**Records from a data source:**
►
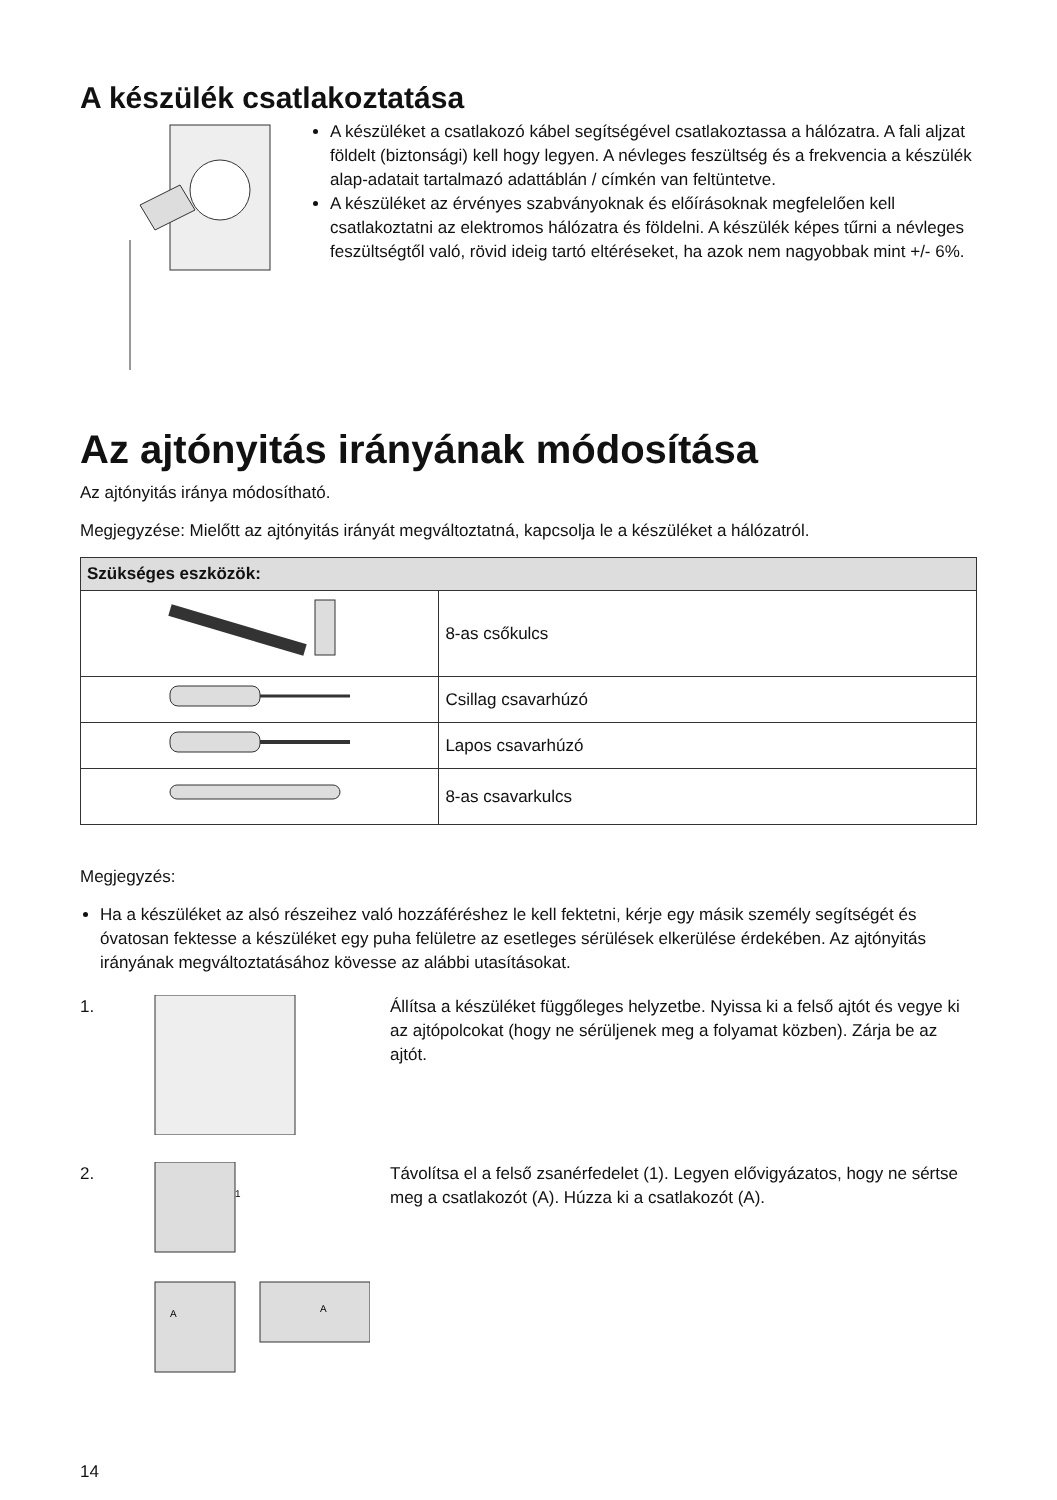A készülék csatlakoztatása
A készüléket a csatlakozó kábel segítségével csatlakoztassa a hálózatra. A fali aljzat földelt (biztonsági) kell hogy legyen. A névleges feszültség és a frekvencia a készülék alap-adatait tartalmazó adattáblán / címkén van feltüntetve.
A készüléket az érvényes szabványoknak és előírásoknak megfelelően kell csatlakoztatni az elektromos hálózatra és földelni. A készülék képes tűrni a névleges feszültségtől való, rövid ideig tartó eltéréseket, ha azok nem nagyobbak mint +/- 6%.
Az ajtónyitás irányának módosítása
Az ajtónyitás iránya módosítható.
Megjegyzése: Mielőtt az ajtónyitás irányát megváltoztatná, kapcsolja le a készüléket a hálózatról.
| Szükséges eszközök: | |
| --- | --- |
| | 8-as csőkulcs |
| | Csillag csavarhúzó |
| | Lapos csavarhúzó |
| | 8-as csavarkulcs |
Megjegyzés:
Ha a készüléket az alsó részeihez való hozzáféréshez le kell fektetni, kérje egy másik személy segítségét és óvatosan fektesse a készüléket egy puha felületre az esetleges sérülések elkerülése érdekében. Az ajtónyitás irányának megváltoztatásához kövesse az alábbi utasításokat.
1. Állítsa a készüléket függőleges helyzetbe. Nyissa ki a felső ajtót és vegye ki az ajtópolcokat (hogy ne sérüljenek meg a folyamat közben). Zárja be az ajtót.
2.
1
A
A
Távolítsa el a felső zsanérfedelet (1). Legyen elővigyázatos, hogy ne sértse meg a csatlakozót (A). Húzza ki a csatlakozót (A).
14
◄
**Assigned task:** Pictures are to be left out; please print the rest of the records above word for word.

**Expected answer:**
A készülék csatlakoztatása
A készüléket a csatlakozó kábel segítségével csatlakoztassa a hálózatra. A fali aljzat földelt (biztonsági) kell hogy legyen. A névleges feszültség és a frekvencia a készülék alap-adatait tartalmazó adattáblán / címkén van feltüntetve.
A készüléket az érvényes szabványoknak és előírásoknak megfelelően kell csatlakoztatni az elektromos hálózatra és földelni. A készülék képes tűrni a névleges feszültségtől való, rövid ideig tartó eltéréseket, ha azok nem nagyobbak mint +/- 6%.
Az ajtónyitás irányának módosítása
Az ajtónyitás iránya módosítható.
Megjegyzése: Mielőtt az ajtónyitás irányát megváltoztatná, kapcsolja le a készüléket a hálózatról.
| Szükséges eszközök: | |
| --- | --- |
| | 8-as csőkulcs |
| | Csillag csavarhúzó |
| | Lapos csavarhúzó |
| | 8-as csavarkulcs |
Megjegyzés:
Ha a készüléket az alsó részeihez való hozzáféréshez le kell fektetni, kérje egy másik személy segítségét és óvatosan fektesse a készüléket egy puha felületre az esetleges sérülések elkerülése érdekében. Az ajtónyitás irányának megváltoztatásához kövesse az alábbi utasításokat.
1. Állítsa a készüléket függőleges helyzetbe. Nyissa ki a felső ajtót és vegye ki az ajtópolcokat (hogy ne sérüljenek meg a folyamat közben). Zárja be az ajtót.
2.
1
A
A
Távolítsa el a felső zsanérfedelet (1). Legyen elővigyázatos, hogy ne sértse meg a csatlakozót (A). Húzza ki a csatlakozót (A).
14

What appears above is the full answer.